Mariners introduce 1st Hometown Nine class – www.mlb.com/news/mariners-inaugural-hometown-nine-introduced
The televised interview with Angie Mentink was seen by more than 48,000 fans who normally watch Seattle Mariners Baseball. It was a telling of the On Base Hometown Nine story and provided an introduction of Joy to the larger audience.
The last four (4) years of her continued exercise and practice have given Joy the poise, courage, and the commitment to make contributions to her world.
THIS IS US SOFTBALL – A professional baseball team – www.thisisussoftball.com
Tweeting a picture, the general manager was believed to indicate that the team did not support the conditions of society, in response the 18 member team quit, with its 7 National Olympic players.
After hearing about their story, Joy took action and sent an email to a major business executive, seeking assistance for the team.
Joy said, “Thank you for showing us what courage looks like.”
Last night, This Is Us Softball had the absolute honor of meeting Joy Wilde. Joy is incredibly intelligent, humble, well-spoken 12 year old who is a force to be reckoned with on the softball field! We can’t wait to watch her journey as she continues to make her mark on this world. We are your # 1 fans, Joy!
The Book – Joy is in the process of publishing an anthology of “stories for change.” She created a website so she could get contributors. Please check it out at: glorywilde.wixsite.com/wwwyk
What We Need To Know – A Teammates Guide To Talking About Race
Have you ever heard a story that made you want to do something to change the world? I have. For me, it was the story of 18 softball players quitting a team altogether to stand up for Black Lives. When I heard about how these strong women on the Scrap Yard Dawgs left their organization and created This Is Us Softball, I became inspired. (If you haven’t heard this story yet, check their page) I was left wanting to be part of the racial change that’s erupting in our country. I decided I wanted to publish a collection of “stories for change” from female athletes who’ve battled racism in the sports world.
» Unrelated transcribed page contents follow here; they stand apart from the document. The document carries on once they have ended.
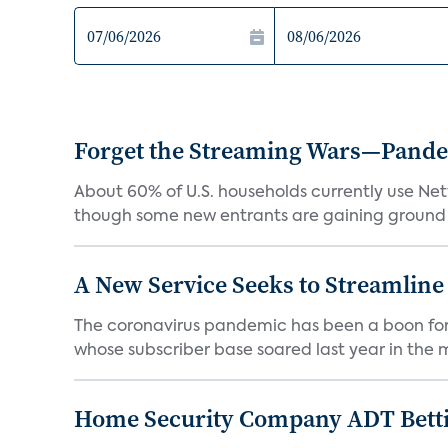
Forget the Streaming Wars—Pandemi
About 60% of U.S. households currently use Netfl
though some new entrants are gaining ground f
A New Service Seeks to Streamline
The coronavirus pandemic has been a boon for m
whose subscriber base soared last year in the mi
Home Security Company ADT Bettin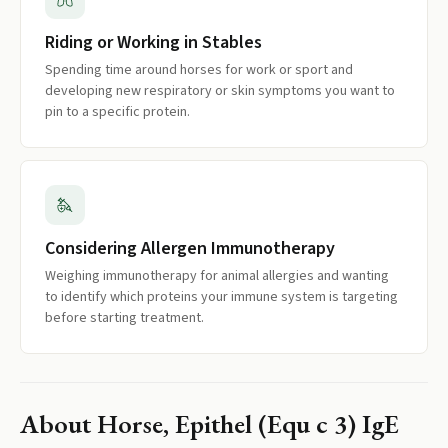
Riding or Working in Stables
Spending time around horses for work or sport and
developing new respiratory or skin symptoms you want to
pin to a specific protein.
Considering Allergen Immunotherapy
Weighing immunotherapy for animal allergies and wanting
to identify which proteins your immune system is targeting
before starting treatment.
About
Horse, Epithel (Equ c 3) IgE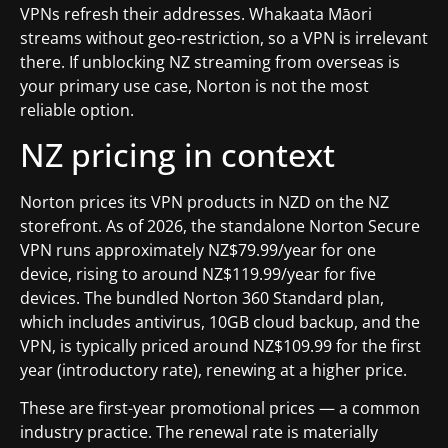
VPNs refresh their addresses. Whakaata Māori
streams without geo-restriction, so a VPN is irrelevant
there. If unblocking NZ streaming from overseas is
your primary use case, Norton is not the most
reliable option.
NZ pricing in context
Norton prices its VPN products in NZD on the NZ
storefront. As of 2026, the standalone Norton Secure
VPN runs approximately NZ$79.99/year for one
device, rising to around NZ$119.99/year for five
devices. The bundled Norton 360 Standard plan,
which includes antivirus, 10GB cloud backup, and the
VPN, is typically priced around NZ$109.99 for the first
year (introductory rate), renewing at a higher price.
These are first-year promotional prices — a common
industry practice. The renewal rate is materially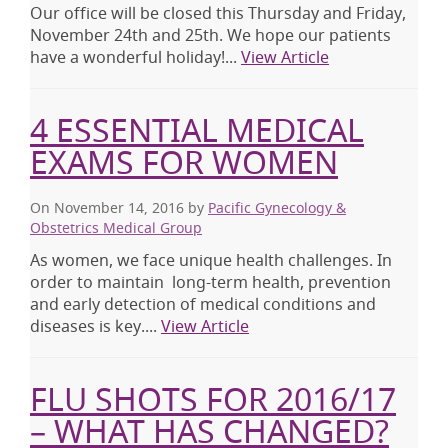
Our office will be closed this Thursday and Friday,
November 24th and 25th. We hope our patients
have a wonderful holiday!...
View Article
4 ESSENTIAL MEDICAL
EXAMS FOR WOMEN
On November 14, 2016
by
Pacific Gynecology &
Obstetrics Medical Group
As women, we face unique health challenges. In
order to maintain long-term health, prevention
and early detection of medical conditions and
diseases is key....
View Article
FLU SHOTS FOR 2016/17
– WHAT HAS CHANGED?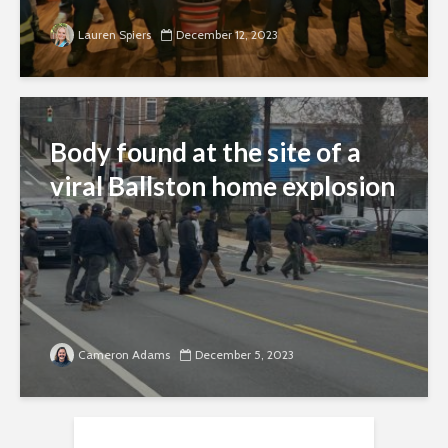
Lauren Spiers
December 12, 2023
Body found at the site of a
viral Ballston home explosion
Cameron Adams
December 5, 2023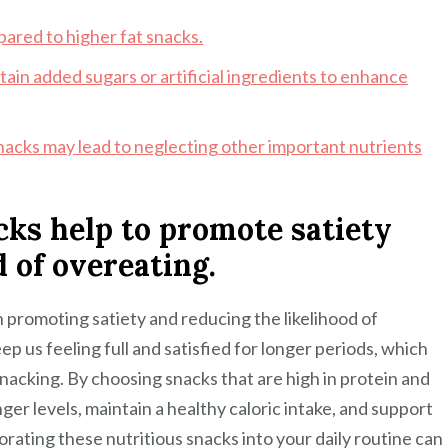
pared to higher fat snacks.
ain added sugars or artificial ingredients to enhance
 snacks may lead to neglecting other important nutrients
cks help to promote satiety
 of overeating.
in promoting satiety and reducing the likelihood of
eep us feeling full and satisfied for longer periods, which
nacking. By choosing snacks that are high in protein and
ger levels, maintain a healthy caloric intake, and support
ating these nutritious snacks into your daily routine can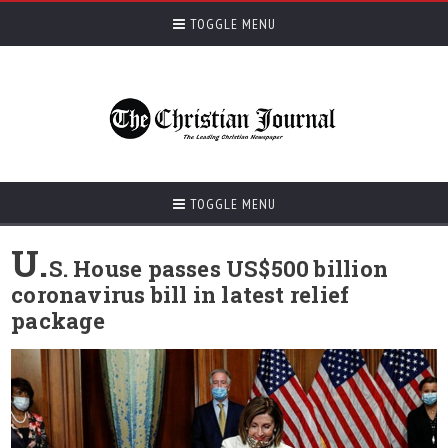
TOGGLE MENU
TOGGLE MENU
U.
S. House passes US$500 billion
coronavirus bill in latest relief
package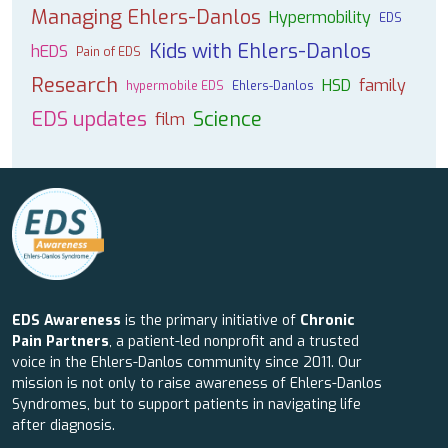
Managing Ehlers-Danlos
Hypermobility
EDS
Kids with Ehlers-Danlos
hEDS
Pain of EDS
Research
HSD
family
hypermobile EDS
Ehlers-Danlos
EDS updates
Science
film
EDS Awareness
is the primary initiative of
Chronic
Pain Partners
, a patient-led nonprofit and a trusted
voice in the Ehlers-Danlos community since 2011. Our
mission is not only to raise awareness of Ehlers-Danlos
Syndromes, but to support patients in navigating life
after diagnosis.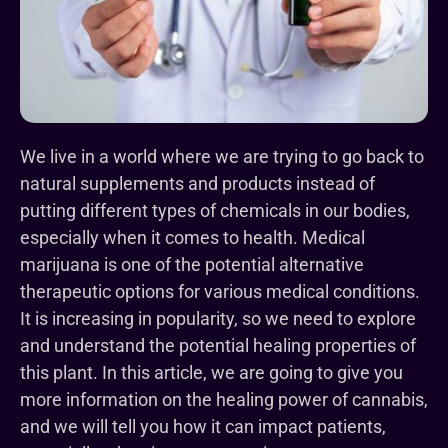
We live in a world where we are trying to go back to
natural supplements and products instead of
putting different types of chemicals in our bodies,
especially when it comes to health. Medical
marijuana is one of the potential alternative
therapeutic options for various medical conditions.
It is increasing in popularity, so we need to explore
and understand the potential healing properties of
this plant. In this article, we are going to give you
more information on the healing power of cannabis,
and we will tell you how it can impact patients,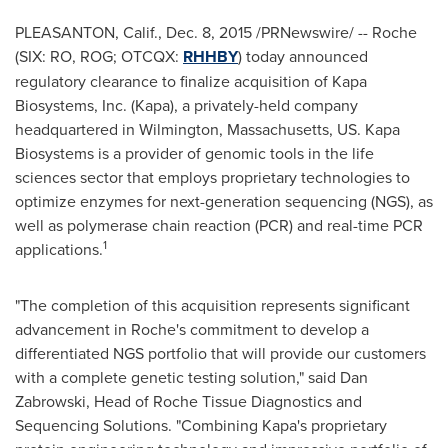
PLEASANTON, Calif.
,
Dec. 8, 2015
/PRNewswire/ --
Roche
(SIX: RO, ROG; OTCQX:
RHHBY
) today announced
regulatory clearance to finalize acquisition of Kapa
Biosystems, Inc. (Kapa), a privately-held company
headquartered in
Wilmington, Massachusetts
, US. Kapa
Biosystems is a provider of genomic tools in the life
sciences sector that employs proprietary technologies to
optimize enzymes for next-generation sequencing (NGS), as
well as polymerase chain reaction (PCR) and real-time PCR
1
applications.
"The completion of this acquisition represents significant
advancement in Roche's commitment to develop a
differentiated NGS portfolio that will provide our customers
with a complete genetic testing solution," said
Dan
Zabrowski
, Head of Roche Tissue Diagnostics and
Sequencing Solutions. "Combining Kapa's proprietary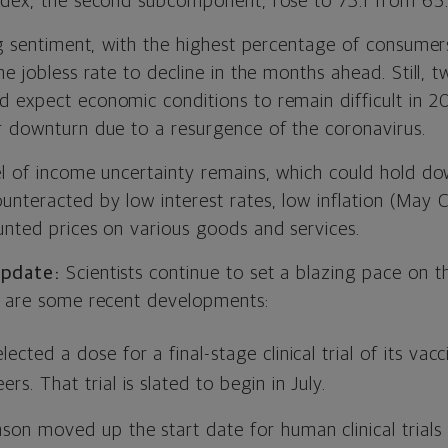
ndex, the second subcomponent, rose to 73.1 from 65.
ng sentiment, with the highest percentage of consumers
he jobless rate to decline in the months ahead. Still, t
 expect economic conditions to remain difficult in 2
r downturn due to a resurgence of the coronavirus.
el of income uncertainty remains, which could hold dow
nteracted by low interest rates, low inflation (May C
unted prices on various goods and services.
Update:
Scientists continue to set a blazing pace on t
e are some recent developments:
cted a dose for a final-stage clinical trial of its vacci
s. That trial is slated to begin in July.
on moved up the start date for human clinical trials 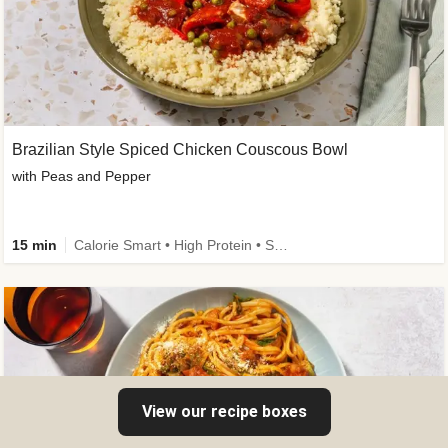
Brazilian Style Spiced Chicken Couscous Bowl
with Peas and Pepper
15 min
Calorie Smart • High Protein • Source of Fibre
View our recipe boxes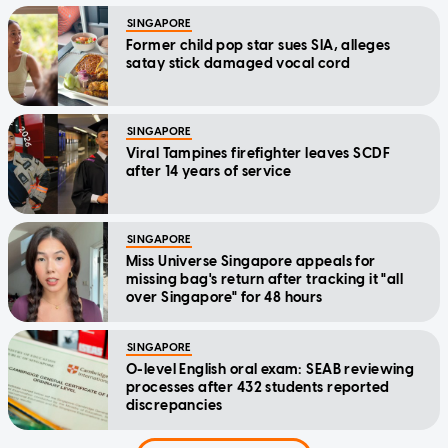
SINGAPORE
Former child pop star sues SIA, alleges
satay stick damaged vocal cord
SINGAPORE
Viral Tampines firefighter leaves SCDF
after 14 years of service
SINGAPORE
Miss Universe Singapore appeals for
missing bag's return after tracking it "all
over Singapore" for 48 hours
SINGAPORE
O-level English oral exam: SEAB reviewing
processes after 432 students reported
discrepancies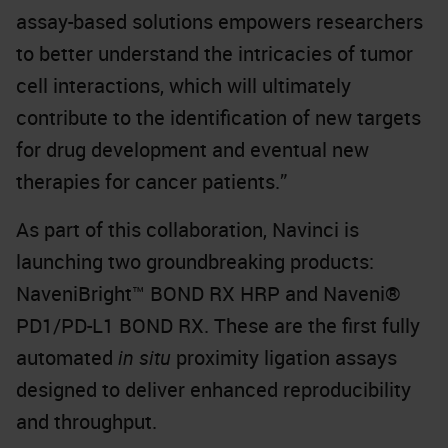
assay-based solutions empowers researchers
to better understand the intricacies of tumor
cell interactions, which will ultimately
contribute to the identification of new targets
for drug development and eventual new
therapies for cancer patients.”
As part of this collaboration, Navinci is
launching two groundbreaking products:
NaveniBright™ BOND RX HRP and Naveni®
PD1/PD-L1 BOND RX. These are the first fully
automated
in situ
proximity ligation assays
designed to deliver enhanced reproducibility
and throughput.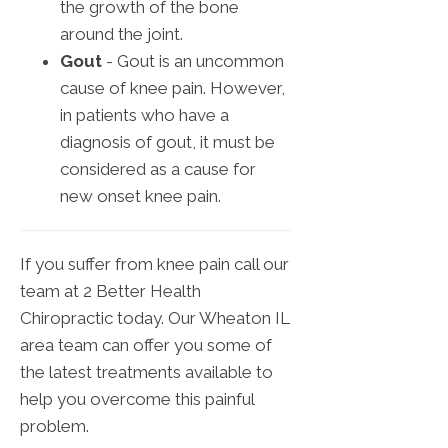
the growth of the bone
around the joint.
Gout
- Gout is an uncommon
cause of knee pain. However,
in patients who have a
diagnosis of gout, it must be
considered as a cause for
new onset knee pain.
If you suffer from knee pain call our
team at 2 Better Health
Chiropractic today. Our Wheaton IL
area team can offer you some of
the latest treatments available to
help you overcome this painful
problem.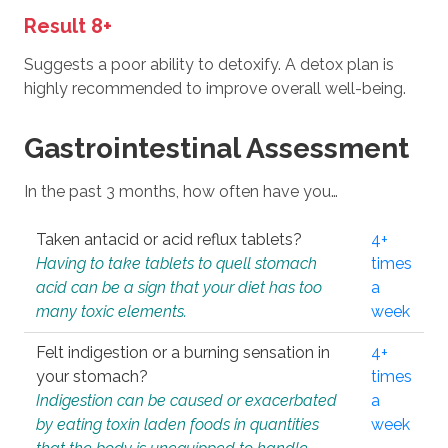
Result 8+
Suggests a poor ability to detoxify. A detox plan is
highly recommended to improve overall well-being.
Gastrointestinal Assessment
In the past 3 months, how often have you…
Taken antacid or acid reflux tablets?
4+
Having to take tablets to quell stomach
times
acid can be a sign that your diet has too
a
many toxic elements.
week
Felt indigestion or a burning sensation in
4+
your stomach?
times
Indigestion can be caused or exacerbated
a
by eating toxin laden foods in quantities
week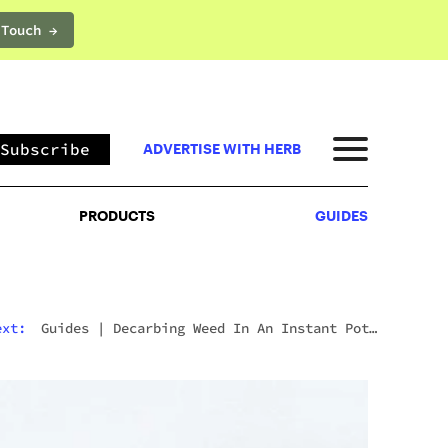
 Touch →
PRODUCTS
GUIDES
Subscribe
ADVERTISE WITH HERB
PRODUCTS
GUIDES
ext:
Guides
|
Decarbing Weed In An Instant Pot:
The Viral Method That Actually Works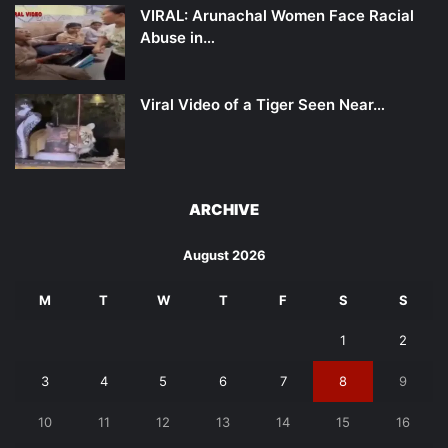
VIRAL: Arunachal Women Face Racial
Abuse in…
Viral Video of a Tiger Seen Near…
ARCHIVE
August 2026
M
T
W
T
F
S
S
1
2
3
4
5
6
7
8
9
10
11
12
13
14
15
16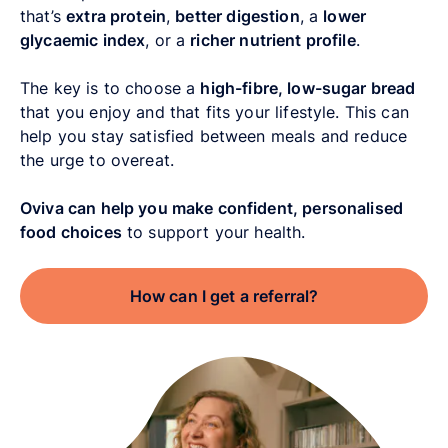
that’s
extra protein
,
better digestion
, a
lower
glycaemic index
, or a
richer nutrient profile
.
The key is to choose a
high-fibre, low-sugar bread
that you enjoy and that fits your lifestyle. This can
help you stay satisfied between meals and reduce
the urge to overeat.
Oviva can help you make confident, personalised
food choices
to support your health.
How can I get a referral?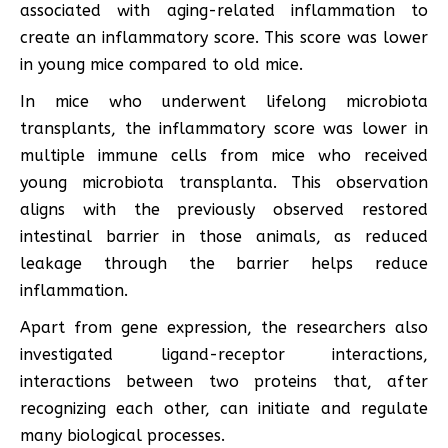
associated with aging-related inflammation to
create an inflammatory score. This score was lower
in young mice compared to old mice.
In mice who underwent lifelong microbiota
transplants, the inflammatory score was lower in
multiple immune cells from mice who received
young microbiota transplanta. This observation
aligns with the previously observed restored
intestinal barrier in those animals, as reduced
leakage through the barrier helps reduce
inflammation.
Apart from gene expression, the researchers also
investigated ligand-receptor interactions,
interactions between two proteins that, after
recognizing each other, can initiate and regulate
many biological processes.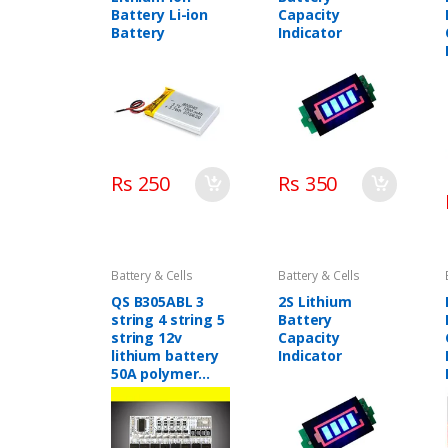
Battery Li-ion
Capacity
Battery
Indicator
Rs 250
Rs 350
Battery & Cells
Battery & Cells
QS B305ABL 3
2S Lithium
string 4 string 5
Battery
string 12v
Capacity
lithium battery
Indicator
50A polymer
lithium iron
phosphate
battery
protection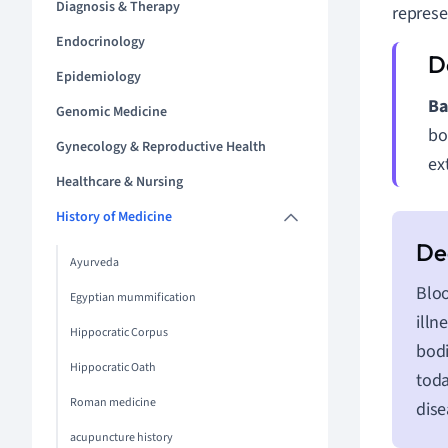
Diagnosis & Therapy
represe
Endocrinology
Epidemiology
Ba
Genomic Medicine
bo
Gynecology & Reproductive Health
ex
Healthcare & Nursing
History of Medicine
Ayurveda
Bloo
Egyptian mummification
illn
Hippocratic Corpus
bodi
Hippocratic Oath
toda
Roman medicine
dise
acupuncture history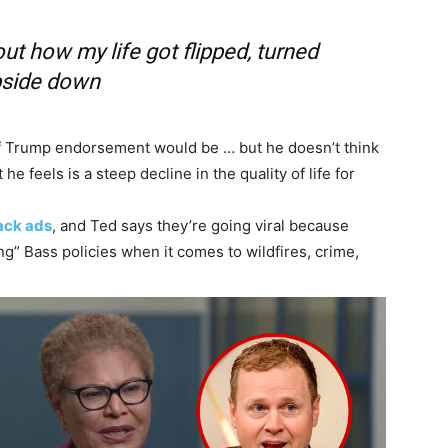
out how my life got flipped, turned
side down
of Trump endorsement would be … but he doesn’t think
e feels is a steep decline in the quality of life for
tack ads
, and Ted says they’re going viral because
ing” Bass policies when it comes to wildfires, crime,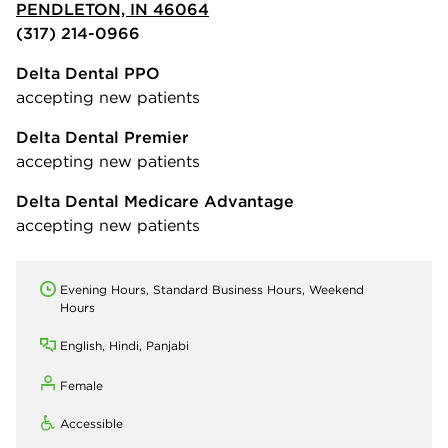
PENDLETON, IN 46064
(317) 214-0966
Delta Dental PPO
accepting new patients
Delta Dental Premier
accepting new patients
Delta Dental Medicare Advantage
accepting new patients
Evening Hours, Standard Business Hours, Weekend
Hours
English, Hindi, Panjabi
Female
Accessible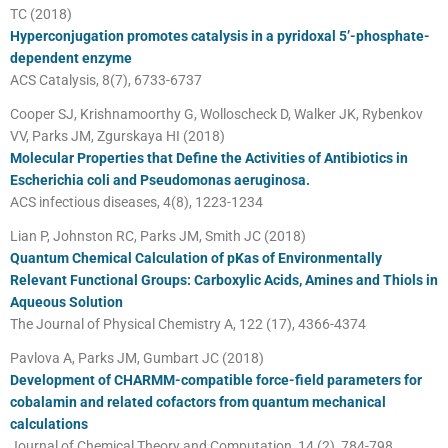
TC (2018)
Hyperconjugation promotes catalysis in a pyridoxal 5’-phosphate-
dependent enzyme
ACS Catalysis, 8(7), 6733-6737
Cooper SJ, Krishnamoorthy G, Wolloscheck D, Walker JK, Rybenkov
VV, Parks JM, Zgurskaya HI (2018)
Molecular Properties that Define the Activities of Antibiotics in
Escherichia coli and Pseudomonas aeruginosa.
ACS infectious diseases, 4(8), 1223-1234
Lian P, Johnston RC, Parks JM, Smith JC (2018)
Quantum Chemical Calculation of pKas of Environmentally
Relevant Functional Groups: Carboxylic Acids, Amines and Thiols in
Aqueous Solution
The Journal of Physical Chemistry A, 122 (17), 4366-4374
Pavlova A, Parks JM, Gumbart JC (2018)
Development of CHARMM-compatible force-field parameters for
cobalamin and related cofactors from quantum mechanical
calculations
Journal of Chemical Theory and Computation, 14 (2), 784-798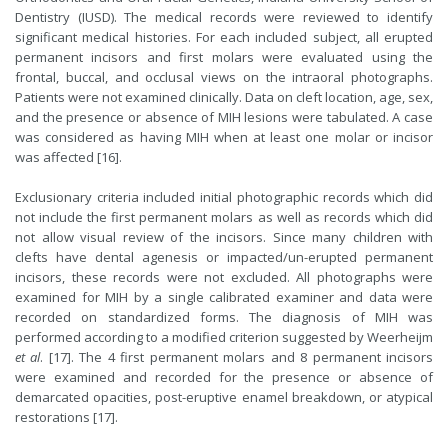
Dentistry (IUSD). The medical records were reviewed to identify
significant medical histories. For each included subject, all erupted
permanent incisors and first molars were evaluated using the
frontal, buccal, and occlusal views on the intraoral photographs.
Patients were not examined clinically. Data on cleft location, age, sex,
and the presence or absence of MIH lesions were tabulated. A case
was considered as having MIH when at least one molar or incisor
was affected [16].
Exclusionary criteria included initial photographic records which did
not include the first permanent molars as well as records which did
not allow visual review of the incisors. Since many children with
clefts have dental agenesis or impacted/un-erupted permanent
incisors, these records were not excluded. All photographs were
examined for MIH by a single calibrated examiner and data were
recorded on standardized forms. The diagnosis of MIH was
performed according to a modified criterion suggested by Weerheijm
et al
. [17]. The 4 first permanent molars and 8 permanent incisors
were examined and recorded for the presence or absence of
demarcated opacities, post-eruptive enamel breakdown, or atypical
restorations [17].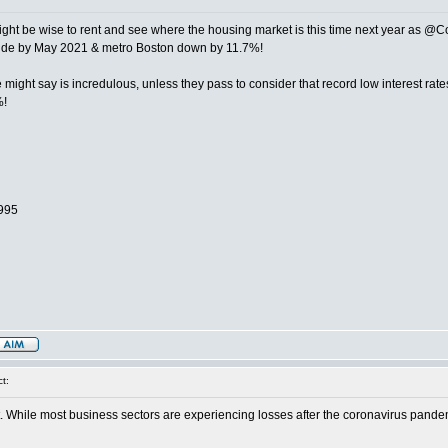
might be wise to rent and see where the housing market is this time next year as @
nwide by May 2021 & metro Boston down by 11.7%!
e might say is incredulous, unless they pass to consider that record low interest r
%!
1995
t:
h it. While most business sectors are experiencing losses after the coronavirus pandem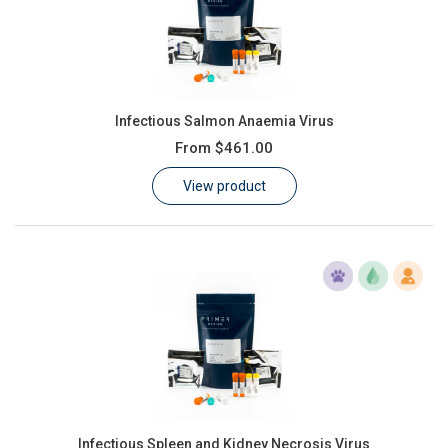
Infectious Salmon Anaemia Virus
From
$461.00
View product
Infectious Spleen and Kidney Necrosis Virus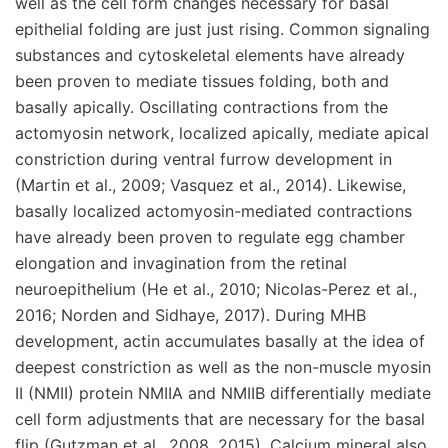
well as the cell form changes necessary for basal
epithelial folding are just just rising. Common signaling
substances and cytoskeletal elements have already
been proven to mediate tissues folding, both and
basally apically. Oscillating contractions from the
actomyosin network, localized apically, mediate apical
constriction during ventral furrow development in
(Martin et al., 2009; Vasquez et al., 2014). Likewise,
basally localized actomyosin-mediated contractions
have already been proven to regulate egg chamber
elongation and invagination from the retinal
neuroepithelium (He et al., 2010; Nicolas-Perez et al.,
2016; Norden and Sidhaye, 2017). During MHB
development, actin accumulates basally at the idea of
deepest constriction as well as the non-muscle myosin
II (NMII) protein NMIIA and NMIIB differentially mediate
cell form adjustments that are necessary for the basal
flip (Gutzman et al., 2008, 2015). Calcium mineral also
My goal is to create a guide for female athletic teams that educates players about issues involving race, and also serves as a jumping off point for more discussions around race. Each chapter would include a story from a Black/Indigenous/Person of Color (BIPOC).
My thought process is that if my teammates knew how much some of their comments hurt me, they wouldn’t say them. I want to make a place where BIPOC voices are strong and loud. This will educate non-BIPOC teammates so they help create a culture where everyone can shine.
“I wanted to publish a collection of “stories for change” from female athletes who’ve battled racism in the sports world.”
I know it’s not our job as people of color to educate White people about our culture, especially when it hurts so much to recount these experiences, but in participating in this project you will be taking down a piece of the barrier that is shielding racism on sports teams. What if we came together and made something so that future powerful girls of color could fully participate? What if your story made another person think before speaking? It will take too long for White people to figure it all out on their own, and I want to make a difference now. Don’t you?
Whatever she decides to do, she plans to use her platform to work for racial equity, but she’s not waiting for the future to get started.